The simple answer from me would be to not use TS. This may not be the answer you're after, but I know from long experience that TS gets exceedingly cumbersome when dealing with complex objects.
The toolset is also clunky and difficult to use when creating complex geometry, meaning you need many many clicks in order to be able to do what other tools can do in a couple of clicks/keypresses.
TS
can achieve the sort of high detail you're after, but it will be ten times harder, ten times longer and infinitely more frustrating.
In terms of how the detail itself is added, well some prefer to grow it all out of a base object, but I like to build a ship in a combination of wireframe and individually created polys between the verts - as though it were a physical model wireframe model in my (highly accurate and non-corporeal) hands. It gives me an enormous level of control over the model (meaning I have almost never had geometry problems that weren't introduced by TS), and with a well-designed program workflow it allows you to build complex meshes very quickly.
Another advantage is that by starting out from the very beginning with a wireframe, you can set up a predrawn side on view of your ship and just trace the outline along the YZ plane. From there I usually go and make a top down outline as well, and from there it's just a 3d game of connect the dots (adding many many more as you go however.

).
These processes mostly apply to the base ship hull rather than tacced on greebles, but you should be incorporating significant greebles into the hull mesh anyway unless you intend to make them into detail-boxes. The key points to good greebles however are fairly simple:
1) Repetition: If you look in engines and other pieces of machinery, you'll always find some feature of it that is repeated. It is important to incorporate such detail into your ships carefully though, or you'll end up with more of a tile pattern than a greebled surface.
2) Looks first, logic second: If you don't want to put in a greeble that would look cool because it doesn't have a purpose, then you're missing the point of greebling! Go crazy, making whatever detail you like. If it looks cool, then that's all that really matters with greebling. (Pipes are a great way of adding greebles that look like they have purpose, even if they don't.)

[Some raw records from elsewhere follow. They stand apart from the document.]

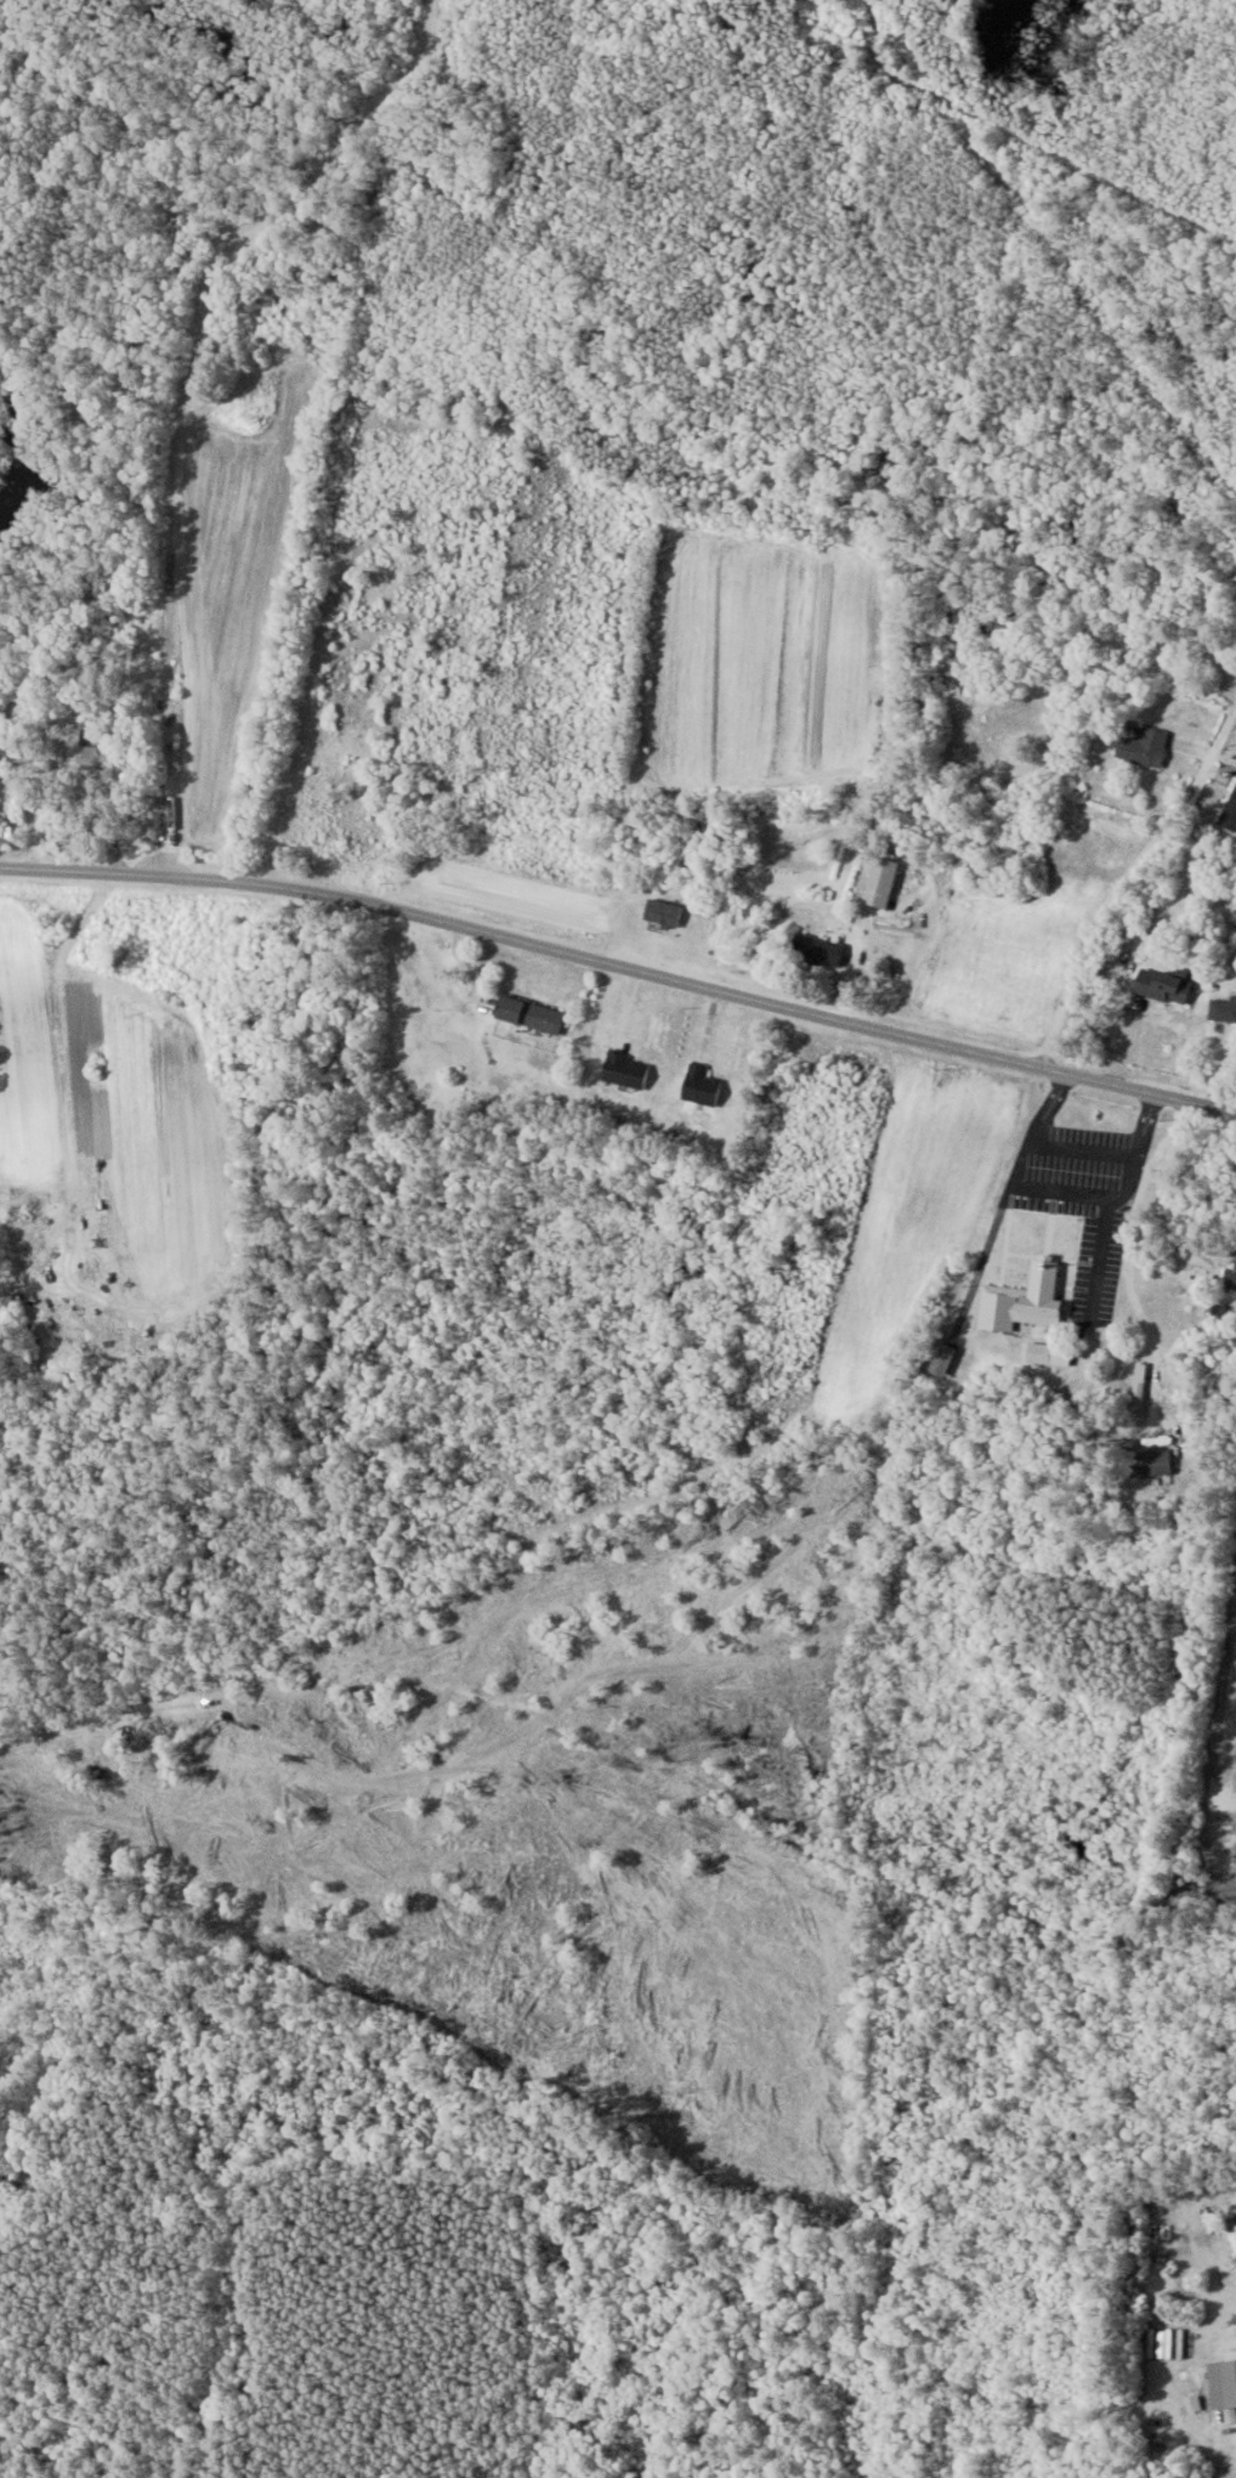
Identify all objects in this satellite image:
building: (274, 317)
building: (1145, 747)
building: (79, 751)
building: (1230, 813)
building: (882, 883)
road: (1142, 887)
building: (1235, 915)
building: (819, 949)
road: (622, 963)
building: (1164, 985)
building: (1223, 1009)
building: (531, 1015)
building: (627, 1071)
building: (702, 1086)
road: (1117, 1258)
building: (1231, 1277)
building: (1023, 1299)
building: (1041, 1353)
building: (944, 1360)
building: (1138, 1388)
building: (1152, 1463)
building: (1233, 2219)
building: (1222, 2383)

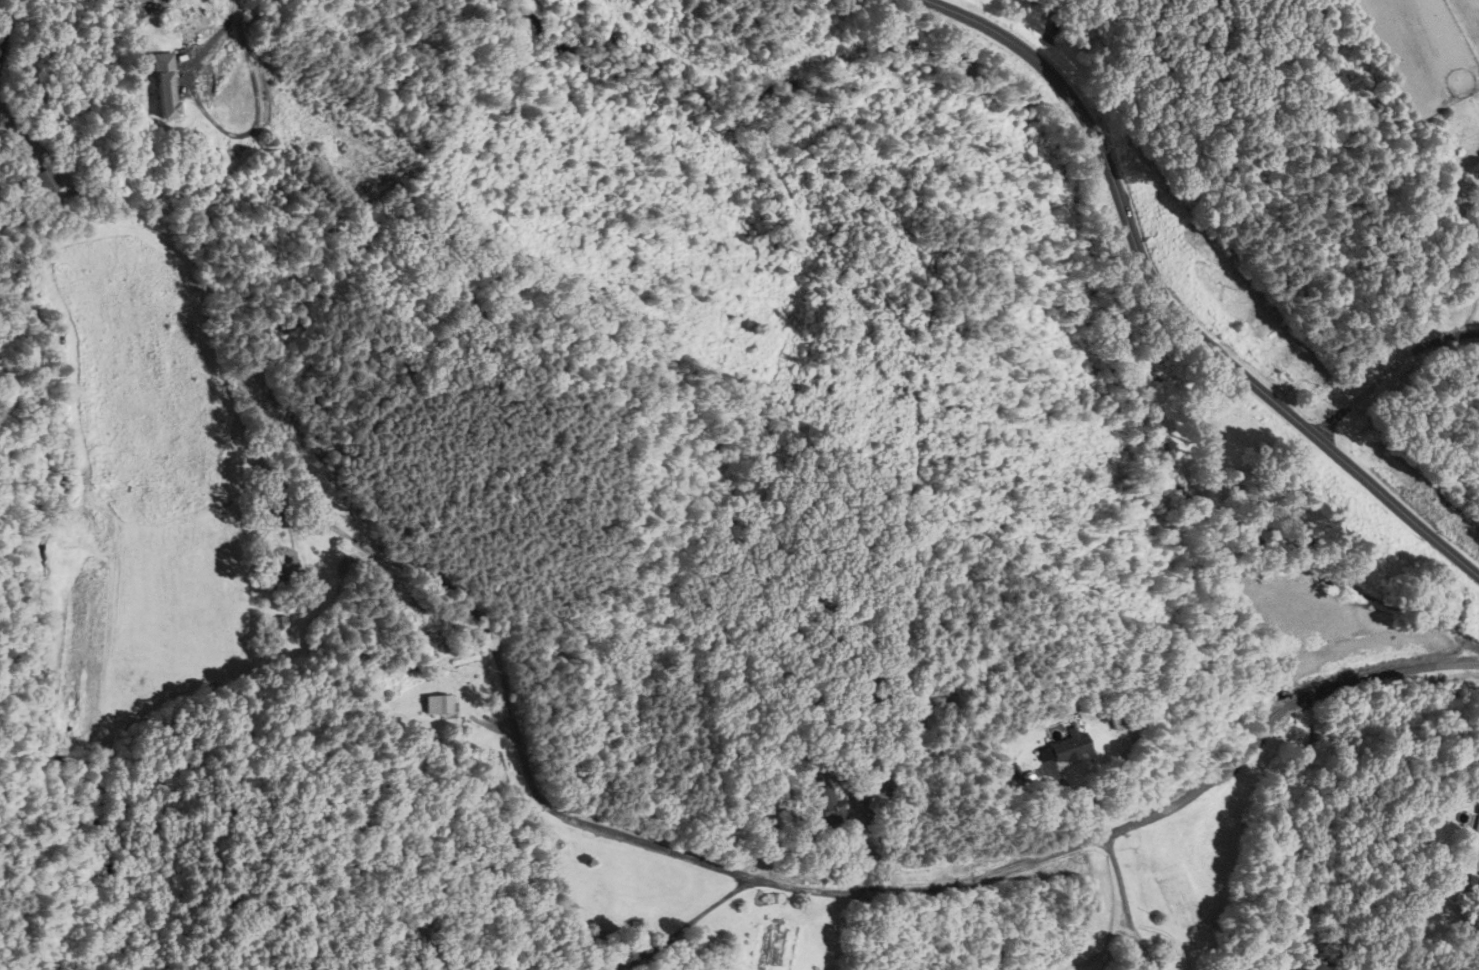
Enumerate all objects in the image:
road: (7, 24)
road: (218, 33)
building: (165, 85)
building: (45, 183)
building: (1471, 219)
road: (1167, 305)
road: (1401, 358)
building: (284, 567)
building: (435, 705)
building: (1064, 748)
building: (829, 815)
building: (1475, 828)
road: (1004, 869)
road: (1124, 900)
road: (687, 925)

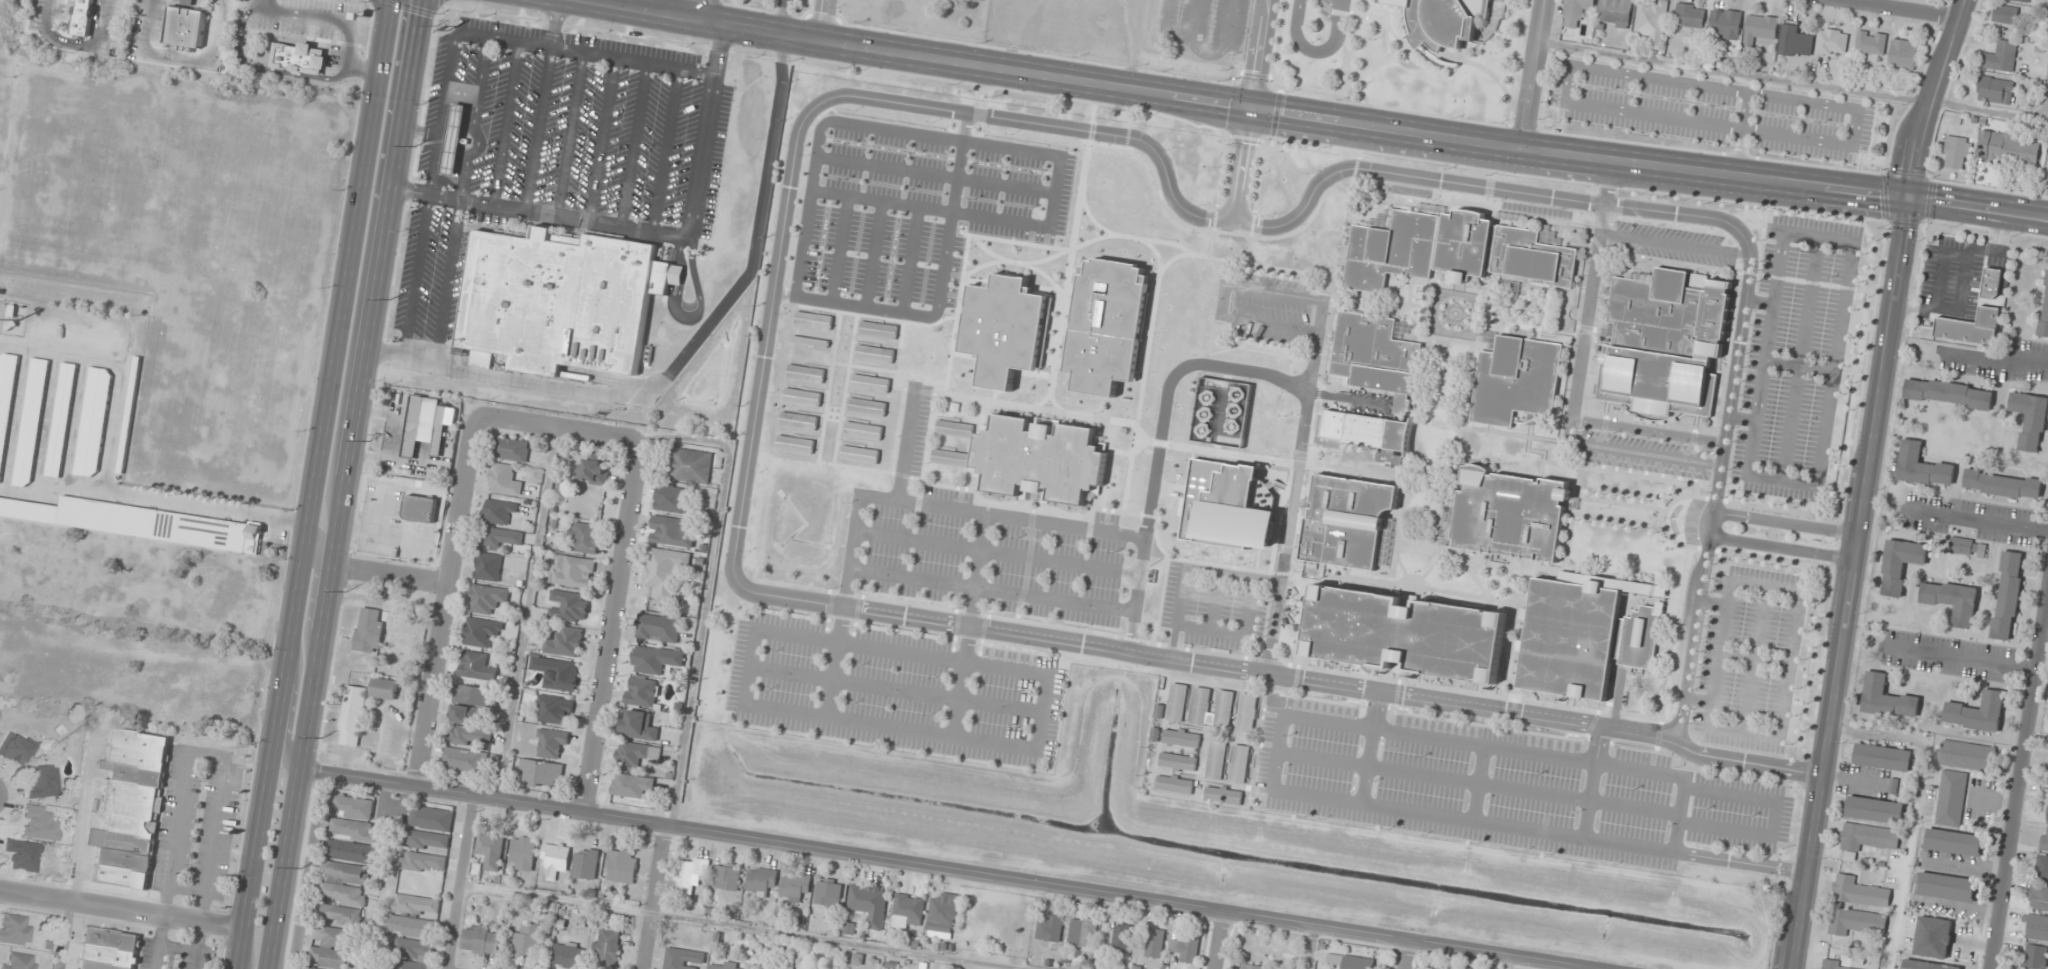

3) Balance: The Star Destroyer is a prime example. One of the most complex ships around greeble wise, it has a perfect blend of heavy greebles, simple greebles and relatively bare surfaces - they all complement each other and the overall look is brilliant. What rules that balance follows exactly I'm not really sure, but just like most models should not be made of nothing but flat surfaces, neither should they be 100% greeble. (Usually.)
4) Shapes: Individual greebles don't actually have to be very complex. In fact, they can often look better if they're individually relatively simple - especially in a game context as it means you can afford to put many more of them on.
I *think* the main point is to basically provide a bit more detail than the eye can quickly take in or than the brain can easily describe. There are probably books published on the subject.

Oh, and specifically, never EVER divide a single face into many and build details from there. Otherwise you end up with ships that have so many redundant faces and verts it's just idiotic, and any detail you do create out of the subdivisions will look totally crap.